I am having an issue in regard to battery charging on linux. when I bought my Lenovo laptop I was on windows so I installed a binary on my system that allowed me to set the battery charging into “Conservation mode” so that i only charges and uncharges to keep the battery charge in a certain range and othewise uses AC instead of battery. This settings persisted over when I switched to linux because I suppose it wrote it into BIOS /EFI . But now suddenly today it stopped to work for some reason, I did a little search and found maybe “tlp” can do the same thing, but when I try to install it it says there is a conflict and I am not sure If I want to remove that program as I don’t know what it does, Any suggestions on what to do? I suppose there should be a option If I can boot into BIOS, right? I also can attach the windows I have installed in a External HDD for this laptop which had Windows on it, boot into it, install that binary and set it up again and hope that the settings persist again.
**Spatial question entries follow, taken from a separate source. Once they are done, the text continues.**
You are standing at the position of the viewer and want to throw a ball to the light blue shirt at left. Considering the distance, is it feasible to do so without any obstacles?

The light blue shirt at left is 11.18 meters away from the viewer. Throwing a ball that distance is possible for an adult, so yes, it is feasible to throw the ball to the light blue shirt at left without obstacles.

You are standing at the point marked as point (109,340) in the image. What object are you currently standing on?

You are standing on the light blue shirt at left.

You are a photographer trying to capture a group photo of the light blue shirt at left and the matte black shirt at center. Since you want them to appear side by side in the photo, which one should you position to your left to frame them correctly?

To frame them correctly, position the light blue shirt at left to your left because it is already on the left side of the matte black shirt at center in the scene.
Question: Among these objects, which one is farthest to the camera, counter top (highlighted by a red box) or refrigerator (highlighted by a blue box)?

here is the conflict I get when trying to install tlp:
resolving dependencies...
looking for conflicting packages...
:: tlp and power-profiles-daemon are in conflict. Remove power-profiles-daemon? [y/N] N
error: unresolvable package conflicts detected
error: failed to prepare transaction (conflicting dependencies)
:: tlp and power-profiles-daemon are in conflict
Charging threshold is for select systems - your firmware would have to provide support for it.
Lenovo is one of the few systems supporting this - I think there is a package in the repo - I just don’t recall it’s name - it is for thinkpad specifically.
Most system doesn’t support such threshold and your only helper is a script which can watch your battery and notify when your desirec threshold is reached.
If you cannot get it to function - I create an allround script some time ago.
Thank you, it is very interesting to learn how to make a custom job for systemd, but for the issue I figured out that the description in config file was misleading and for non-ThinkPad Lenovos the value should set to “1” so that it enabled to default 60% value.